• Task details:
Render everything from the start of the entries down to the line containing "osim njega više ništa ne postoji." as a Markdown table with the columns Row and Text, one numbered row per line and blank lines skipped. Leave the pictures out.

** Given records follows **

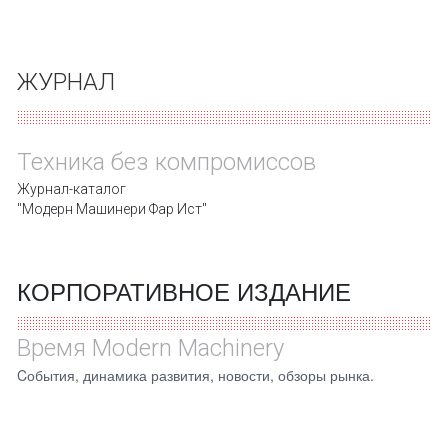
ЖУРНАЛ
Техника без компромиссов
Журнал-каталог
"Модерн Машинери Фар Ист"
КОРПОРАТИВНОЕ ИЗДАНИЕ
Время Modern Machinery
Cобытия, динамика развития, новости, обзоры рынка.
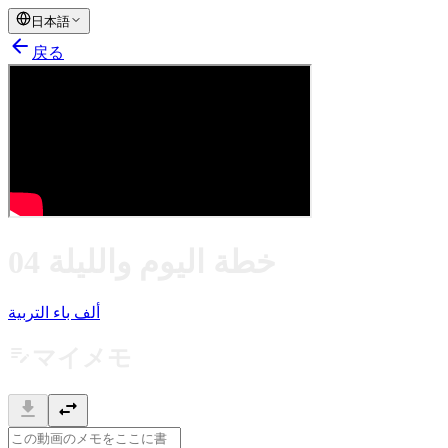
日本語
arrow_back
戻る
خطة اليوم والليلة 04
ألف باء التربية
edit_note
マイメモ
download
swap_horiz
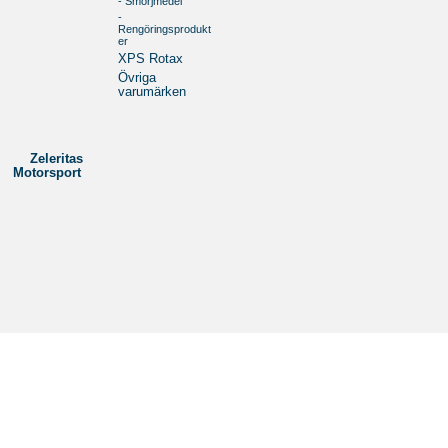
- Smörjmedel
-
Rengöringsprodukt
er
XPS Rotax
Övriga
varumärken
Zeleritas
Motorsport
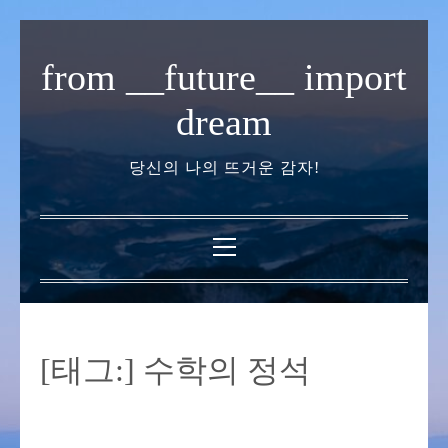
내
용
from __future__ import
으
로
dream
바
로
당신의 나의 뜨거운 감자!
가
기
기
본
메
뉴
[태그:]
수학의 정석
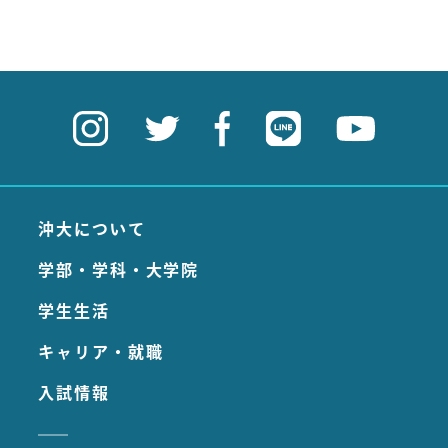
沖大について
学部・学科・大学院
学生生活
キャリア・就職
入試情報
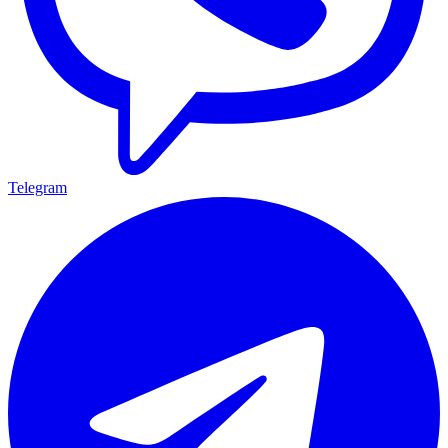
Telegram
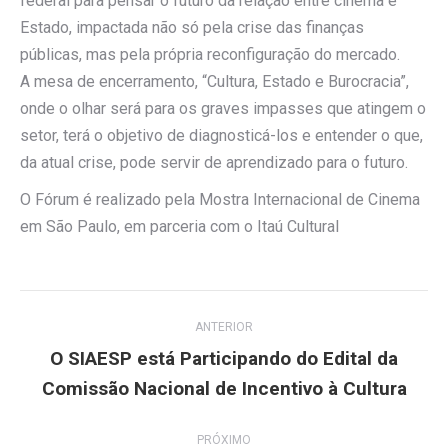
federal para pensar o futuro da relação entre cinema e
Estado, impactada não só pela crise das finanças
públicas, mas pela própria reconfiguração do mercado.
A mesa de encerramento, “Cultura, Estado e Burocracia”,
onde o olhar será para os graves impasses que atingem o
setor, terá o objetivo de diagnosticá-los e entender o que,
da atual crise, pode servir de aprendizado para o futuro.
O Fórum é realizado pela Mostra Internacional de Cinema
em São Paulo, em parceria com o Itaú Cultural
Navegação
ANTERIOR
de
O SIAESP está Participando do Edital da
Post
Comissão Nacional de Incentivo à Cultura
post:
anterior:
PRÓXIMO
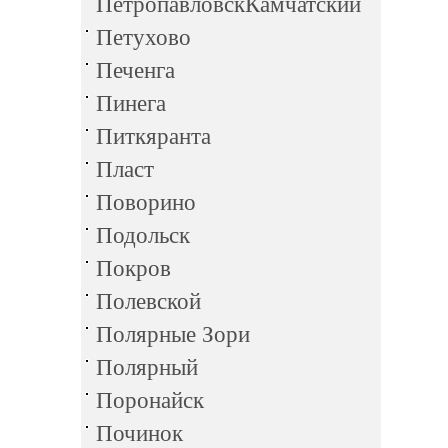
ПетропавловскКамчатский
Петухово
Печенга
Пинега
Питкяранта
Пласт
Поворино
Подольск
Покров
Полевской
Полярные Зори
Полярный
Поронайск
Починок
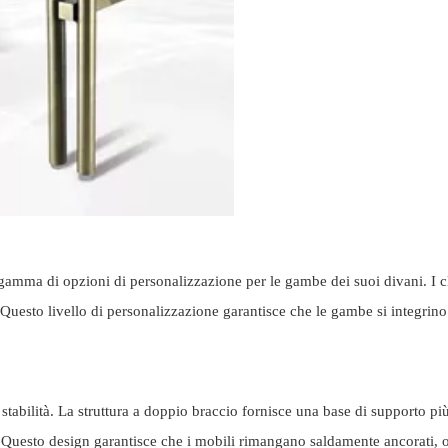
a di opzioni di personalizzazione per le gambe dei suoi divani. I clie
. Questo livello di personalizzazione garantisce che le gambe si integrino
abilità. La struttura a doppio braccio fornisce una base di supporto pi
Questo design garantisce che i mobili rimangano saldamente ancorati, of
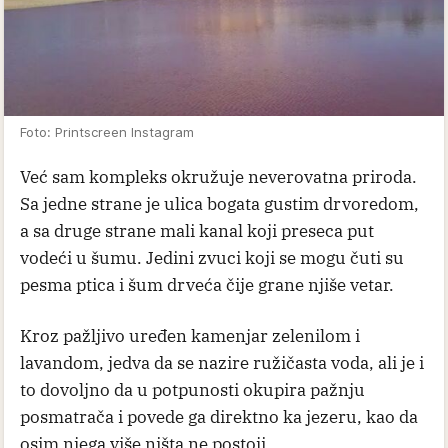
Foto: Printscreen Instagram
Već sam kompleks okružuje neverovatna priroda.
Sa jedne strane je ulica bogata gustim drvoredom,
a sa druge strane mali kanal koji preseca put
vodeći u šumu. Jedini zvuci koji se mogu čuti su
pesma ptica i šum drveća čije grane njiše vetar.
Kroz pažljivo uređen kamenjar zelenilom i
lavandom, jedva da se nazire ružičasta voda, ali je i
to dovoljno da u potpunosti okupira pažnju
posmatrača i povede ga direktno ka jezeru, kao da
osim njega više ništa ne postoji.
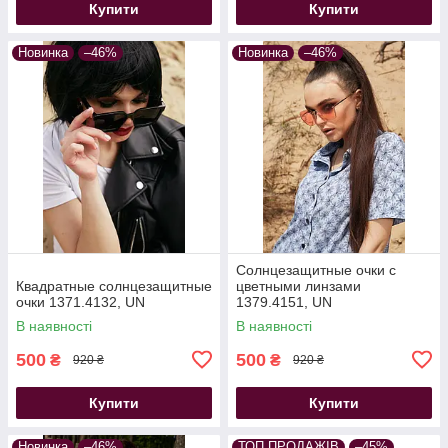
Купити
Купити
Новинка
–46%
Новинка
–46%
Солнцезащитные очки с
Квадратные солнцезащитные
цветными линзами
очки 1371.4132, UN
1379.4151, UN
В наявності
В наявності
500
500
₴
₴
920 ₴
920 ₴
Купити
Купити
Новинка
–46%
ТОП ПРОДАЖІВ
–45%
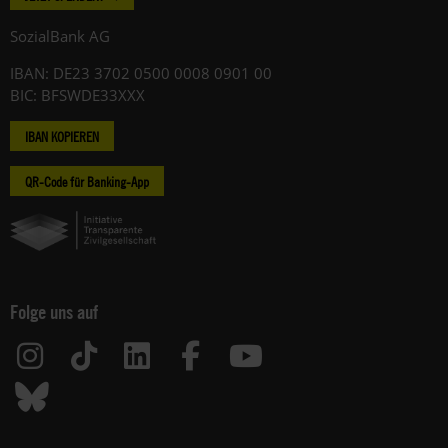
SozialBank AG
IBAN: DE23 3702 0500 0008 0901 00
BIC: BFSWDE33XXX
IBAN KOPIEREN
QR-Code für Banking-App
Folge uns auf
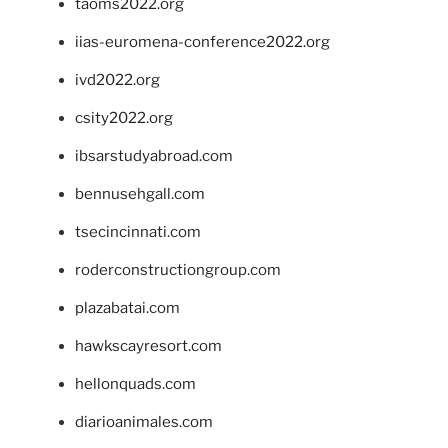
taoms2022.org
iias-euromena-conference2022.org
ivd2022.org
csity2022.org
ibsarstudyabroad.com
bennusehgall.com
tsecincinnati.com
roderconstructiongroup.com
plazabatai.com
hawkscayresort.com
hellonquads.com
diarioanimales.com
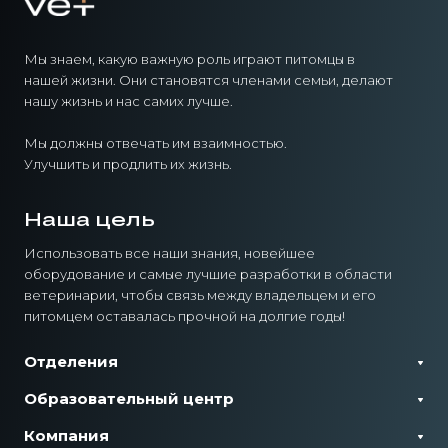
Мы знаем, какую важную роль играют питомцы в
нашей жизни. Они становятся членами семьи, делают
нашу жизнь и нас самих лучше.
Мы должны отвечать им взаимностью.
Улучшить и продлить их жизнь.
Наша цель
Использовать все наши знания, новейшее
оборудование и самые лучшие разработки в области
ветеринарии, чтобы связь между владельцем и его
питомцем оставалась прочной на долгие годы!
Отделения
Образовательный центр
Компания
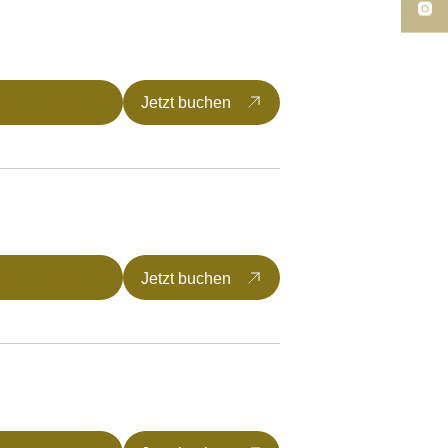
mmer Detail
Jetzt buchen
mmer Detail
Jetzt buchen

** End of Given records **

• Your response:
| Row | Text |
|---|---|
| 1 | ЖУРНАЛ |
| 2 | Техника без компромиссов |
| 3 | Журнал-каталог |
| 4 | "Модерн Машинери Фар Ист" |
| 5 | КОРПОРАТИВНОЕ ИЗДАНИЕ |
| 6 | Время Modern Machinery |
| 7 | Cобытия, динамика развития, новости, обзоры рынка. |
| 8 | 日本語 |
| 9 | arrow_back |
| 10 | 戻る |
| 11 | خطة اليوم والليلة 04 |
| 12 | ألف باء التربية |
| 13 | edit_note |
| 14 | マイメモ |
| 15 | download |
| 16 | swap_horiz |
| 17 | - Smörjmedel |
| 18 | - |
| 19 | Rengöringsprodukt |
| 20 | er |
| 21 | XPS Rotax |
| 22 | Övriga |
| 23 | varumärken |
| 24 | Zeleritas |
| 25 | Motorsport |
| 26 | 내 |
| 27 | 용 |
| 28 | from __future__ import |
| 29 | 으 |
| 30 | 로 |
| 31 | dream |
| 32 | 바 |
| 33 | 로 |
| 34 | 당신의 나의 뜨거운 감자! |
| 35 | 가 |
| 36 | 기 |
| 37 | 기 |
| 38 | 본 |
| 39 | 메 |
| 40 | 뉴 |
| 41 | [태그:] |
| 42 | 수학의 정석 |
| 43 | 沖大について |
| 44 | 学部・学科・大学院 |
| 45 | 学生生活 |
| 46 | キャリア・就職 |
| 47 | 入試情報 |
| 48 | Telegram |
| 49 | federal para pensar o futuro da relação entre cinema e |
| 50 | Estado, impactada não só pela crise das finanças |
| 51 | públicas, mas pela própria reconfiguração do mercado. |
| 52 | A mesa de encerramento, “Cultura, Estado e Burocracia”, |
| 53 | onde o olhar será para os graves impasses que atingem o |
| 54 | setor, terá o objetivo de diagnosticá-los e entender o que, |
| 55 | da atual crise, pode servir de aprendizado para o futuro. |
| 56 | O Fórum é realizado pela Mostra Internacional de Cinema |
| 57 | em São Paulo, em parceria com o Itaú Cultural |
| 58 | Navegação |
| 59 | ANTERIOR |
| 60 | de |
| 61 | O SIAESP está Participando do Edital da |
| 62 | Post |
| 63 | Comissão Nacional de Incentivo à Cultura |
| 64 | post: |
| 65 | anterior: |
| 66 | PRÓXIMO |
| 67 | ПетропавловскКамчатский |
| 68 | Петухово |
| 69 | Печенга |
| 70 | Пинега |
| 71 | Питкяранта |
| 72 | Пласт |
| 73 | Поворино |
| 74 | Подольск |
| 75 | Покров |
| 76 | Полевской |
| 77 | Полярные Зори |
| 78 | Полярный |
| 79 | Поронайск |
| 80 | Починок |
| 81 | a di opzioni di personalizzazione per le gambe dei suoi divani. I clie |
| 82 | . Questo livello di personalizzazione garantisce che le gambe si integrino |
| 83 | abilità. La struttura a doppio braccio fornisce una base di supporto pi |
| 84 | Questo design garantisce che i mobili rimangano saldamente ancorati, of |
| 85 | Foto: Printscreen Instagram |
| 86 | Već sam kompleks okružuje neverovatna priroda. |
| 87 | Sa jedne strane je ulica bogata gustim drvoredom, |
| 88 | a sa druge strane mali kanal koji preseca put |
| 89 | vodeći u šumu. Jedini zvuci koji se mogu čuti su |
| 90 | pesma ptica i šum drveća čije grane njiše vetar. |
| 91 | Kroz pažljivo uređen kamenjar zelenilom i |
| 92 | lavandom, jedva da se nazire ružičasta voda, ali je i |
| 93 | to dovoljno da u potpunosti okupira pažnju |
| 94 | posmatrača i povede ga direktno ka jezeru, kao da |
| 95 | osim njega više ništa ne postoji. |